• EXERCISE
Take the line containing "Boring 8: 30 -> 55" and every line after it to the end of the records, and copy them exactly, excluding pictures.

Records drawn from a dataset
--- START ---

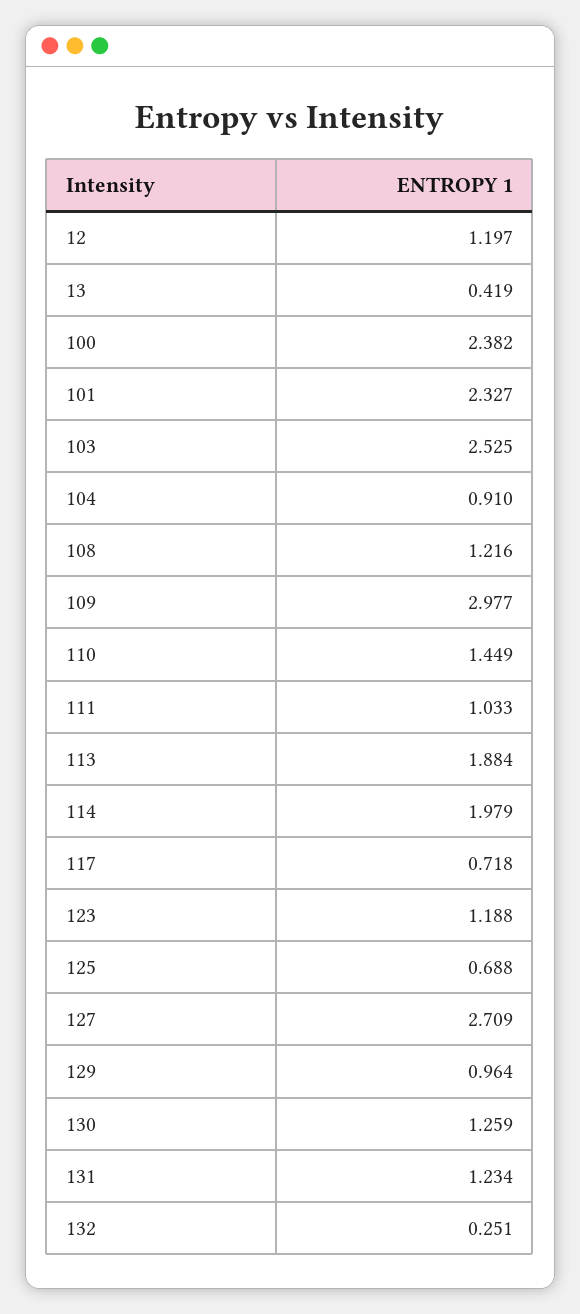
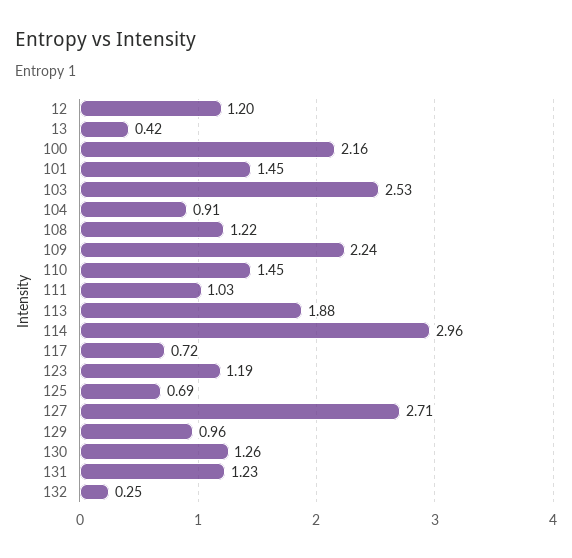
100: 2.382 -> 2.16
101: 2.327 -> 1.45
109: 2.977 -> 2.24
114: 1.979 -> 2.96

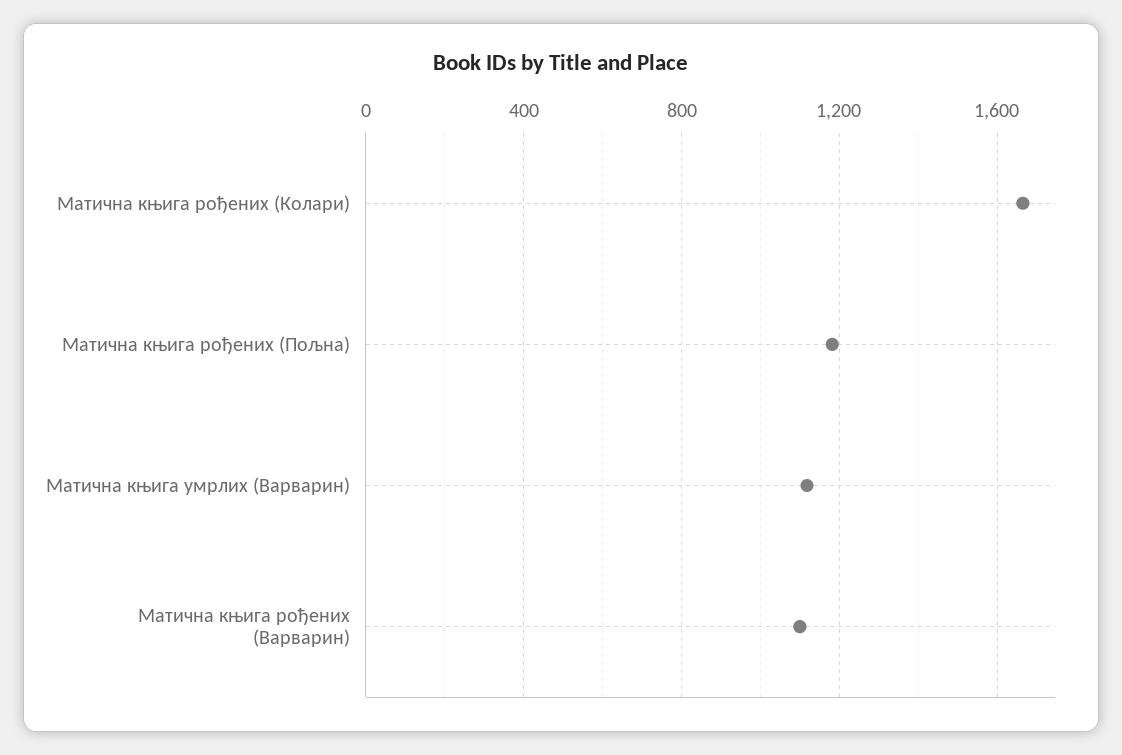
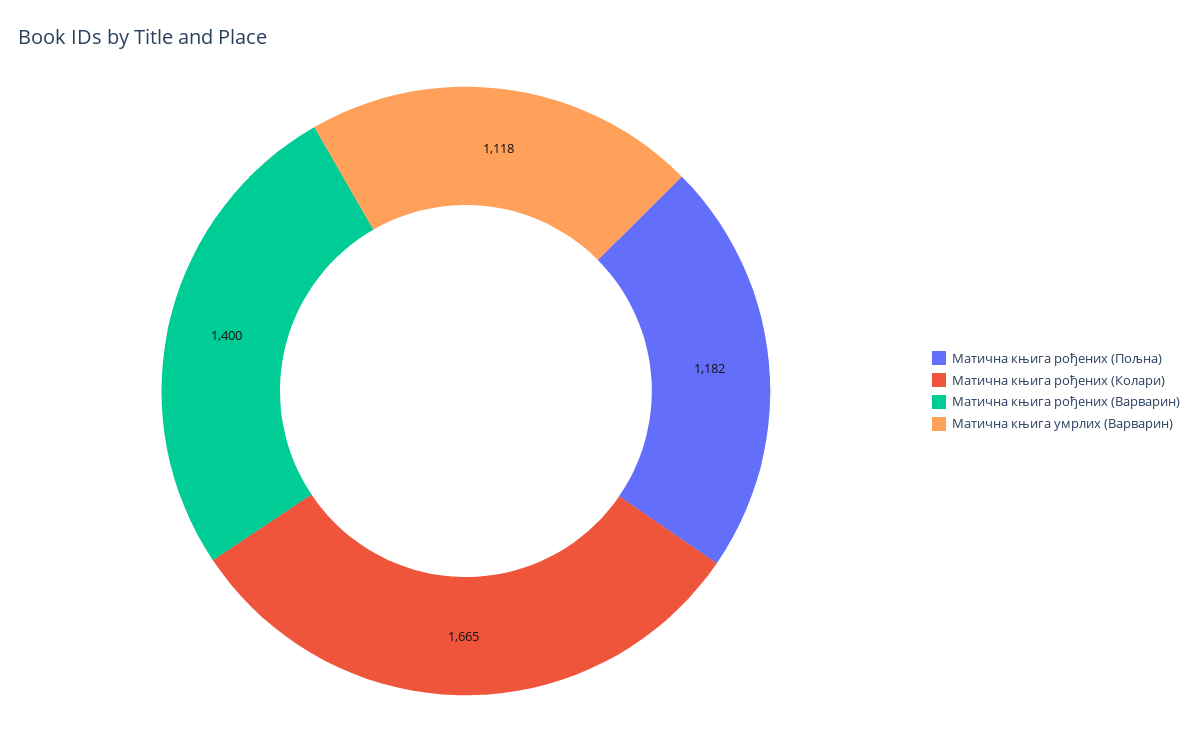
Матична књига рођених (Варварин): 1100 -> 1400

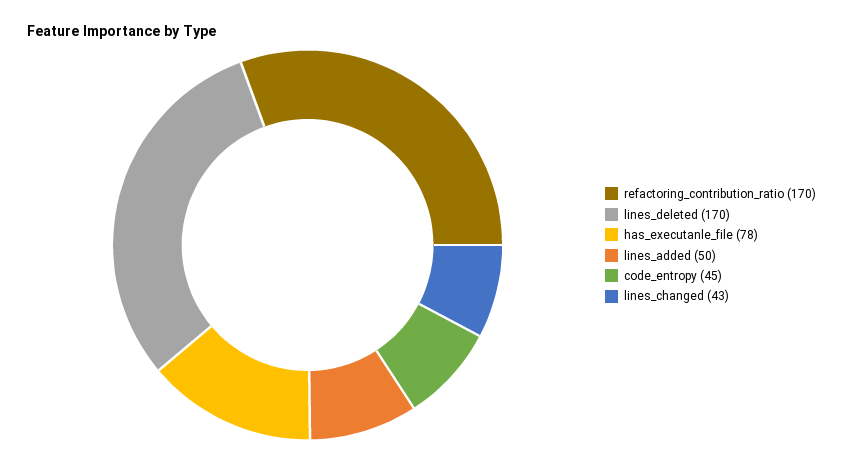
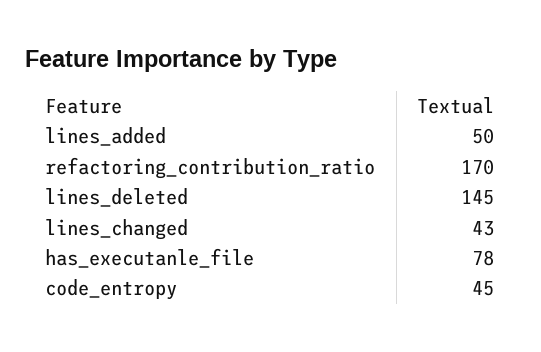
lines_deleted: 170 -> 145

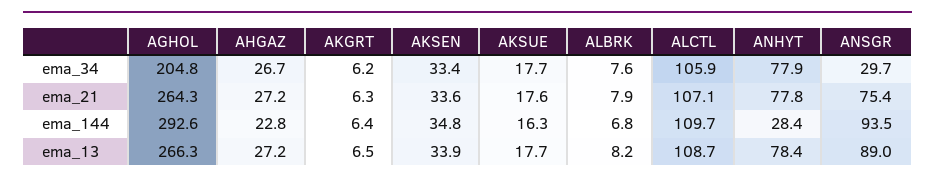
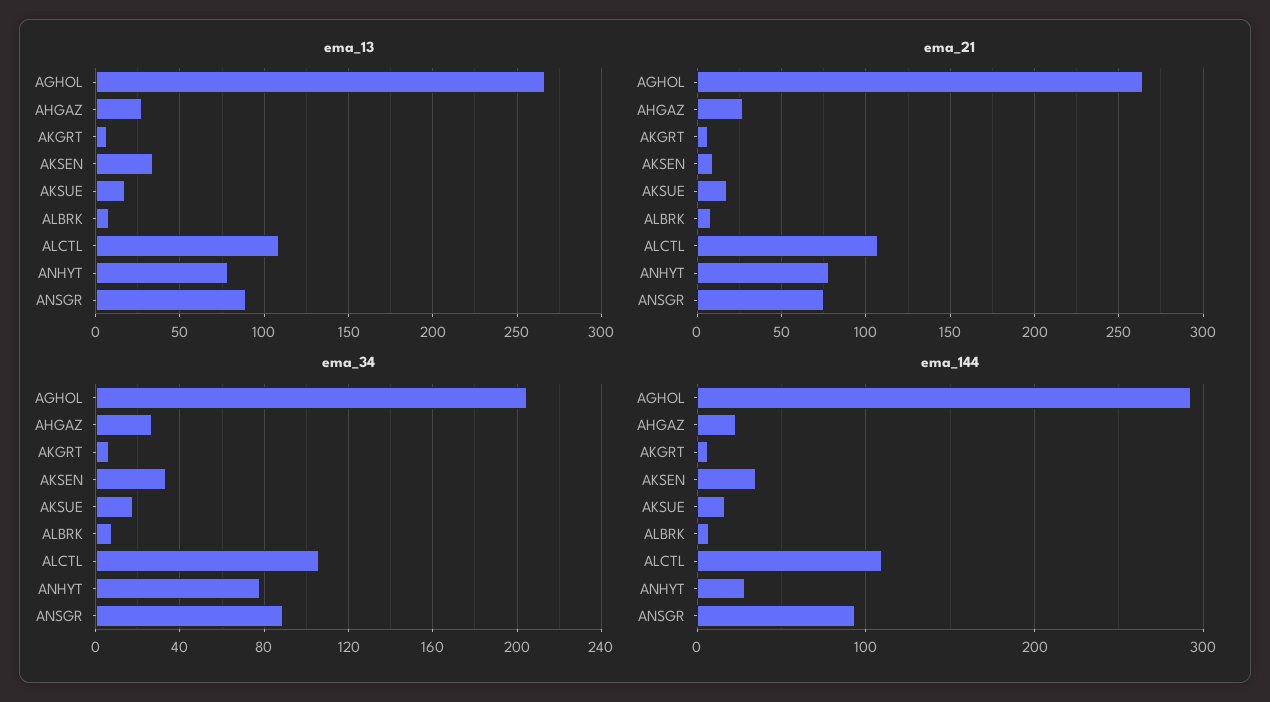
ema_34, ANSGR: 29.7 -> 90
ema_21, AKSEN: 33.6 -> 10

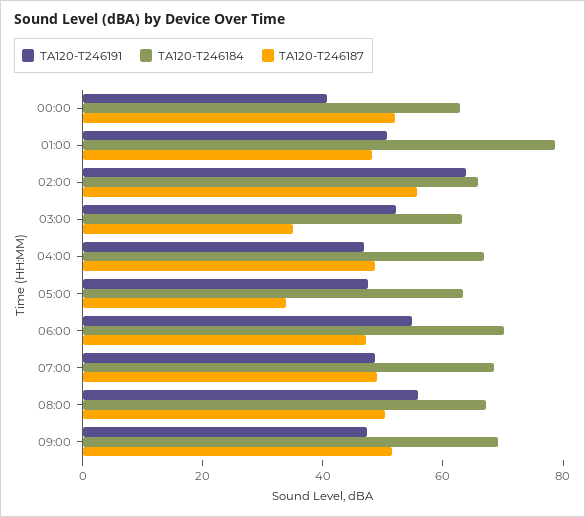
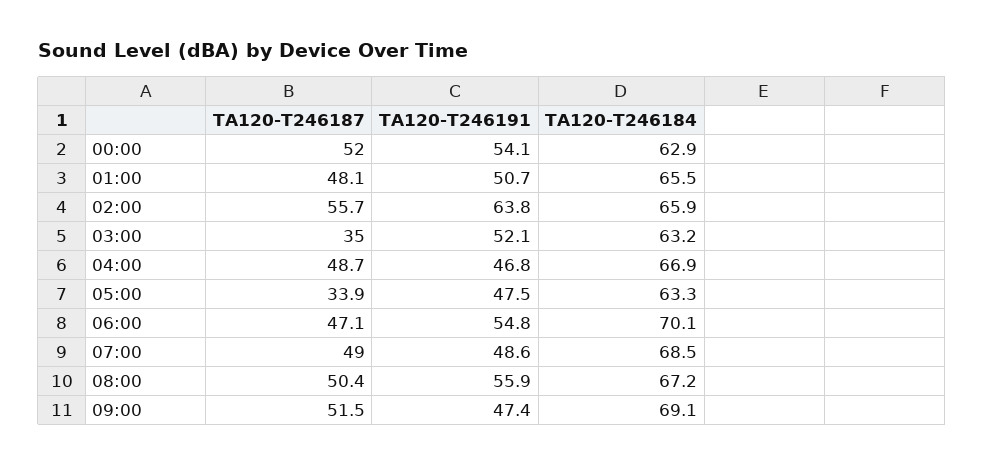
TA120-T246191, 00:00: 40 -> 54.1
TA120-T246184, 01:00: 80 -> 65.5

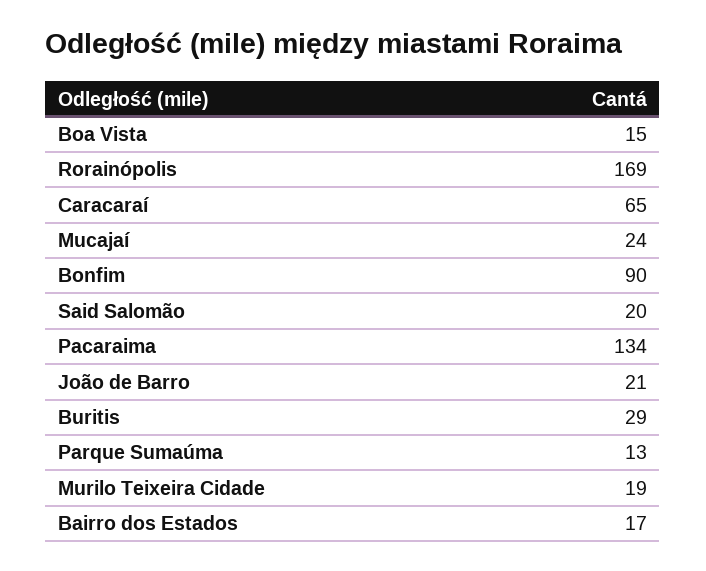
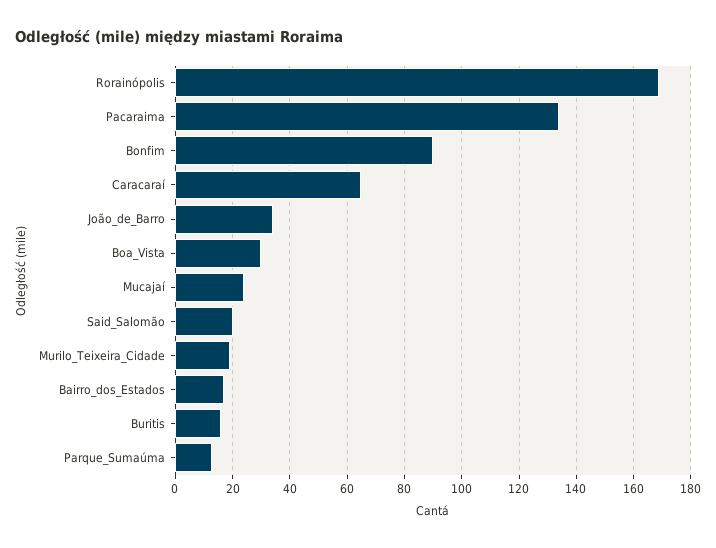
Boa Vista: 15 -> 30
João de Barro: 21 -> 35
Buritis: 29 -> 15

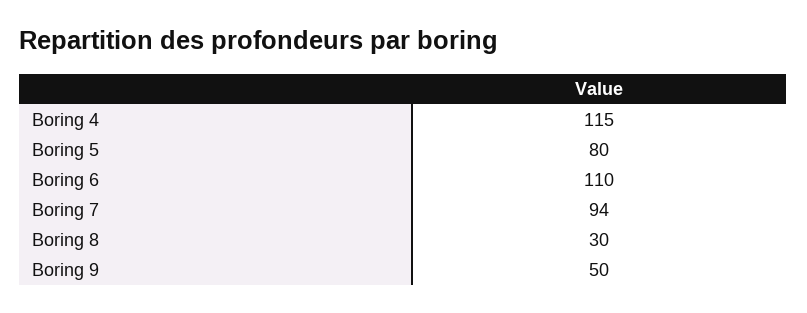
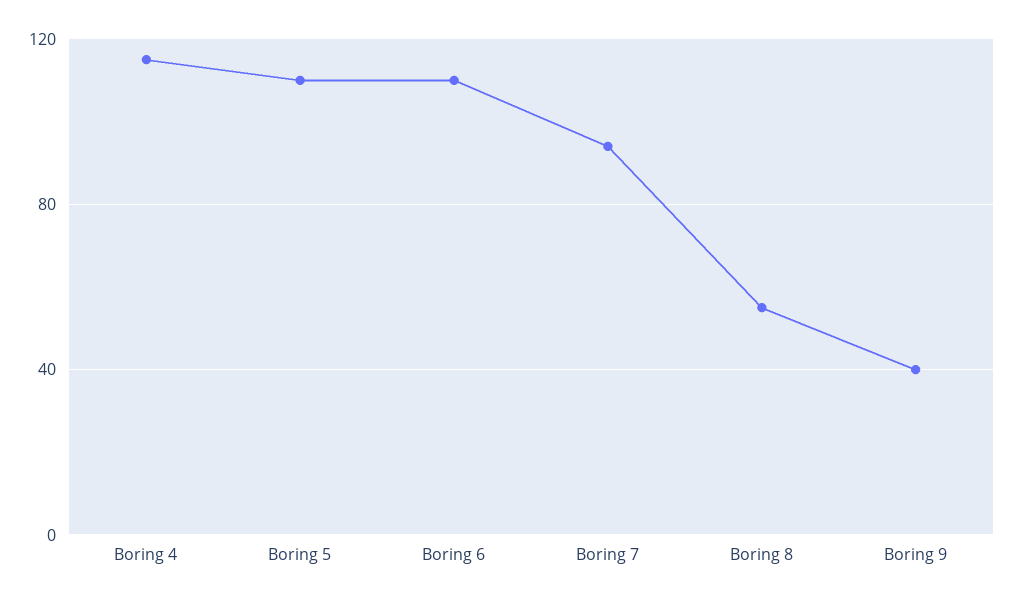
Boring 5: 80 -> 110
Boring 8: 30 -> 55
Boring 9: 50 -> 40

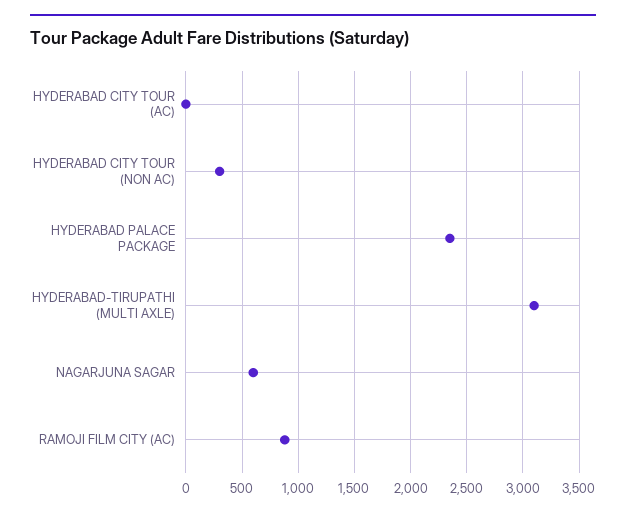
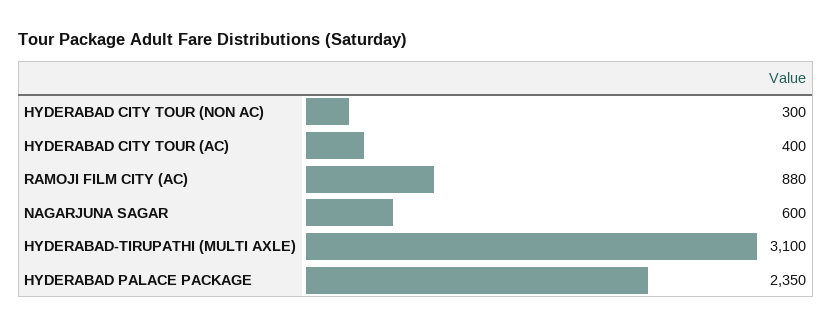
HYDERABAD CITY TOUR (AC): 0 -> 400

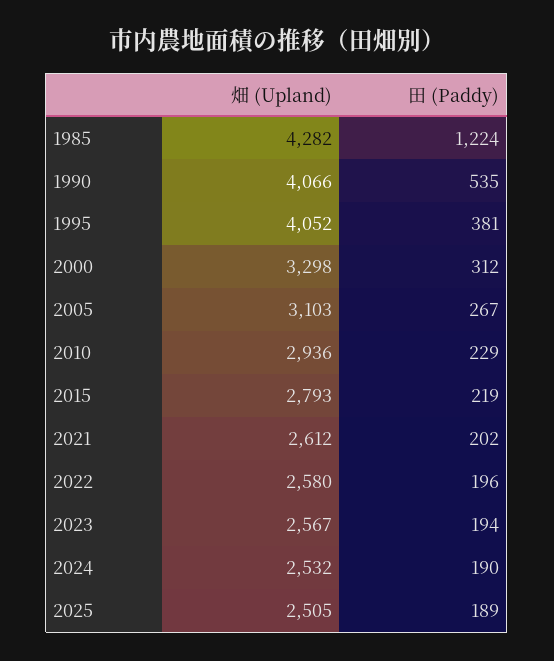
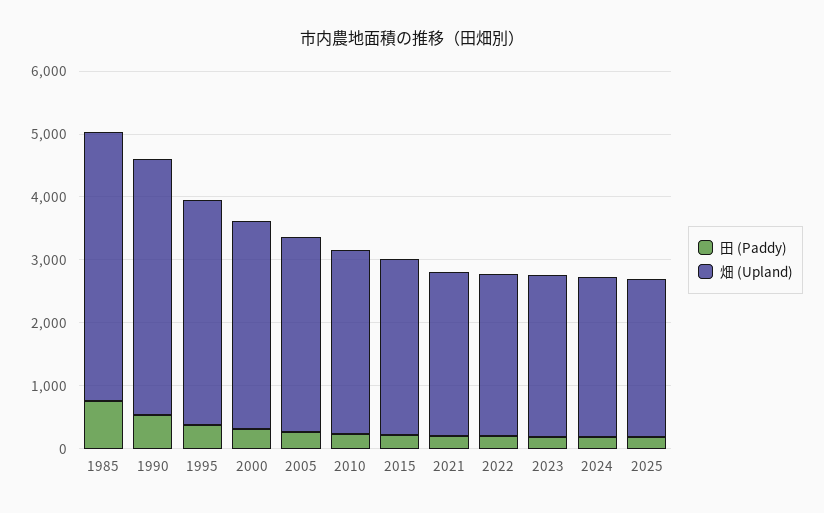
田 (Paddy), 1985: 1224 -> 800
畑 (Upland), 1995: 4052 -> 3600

--- END ---

• ANSWER TO THIS EXERCISE
Boring 8: 30 -> 55
Boring 9: 50 -> 40

HYDERABAD CITY TOUR (AC): 0 -> 400

田 (Paddy), 1985: 1224 -> 800
畑 (Upland), 1995: 4052 -> 3600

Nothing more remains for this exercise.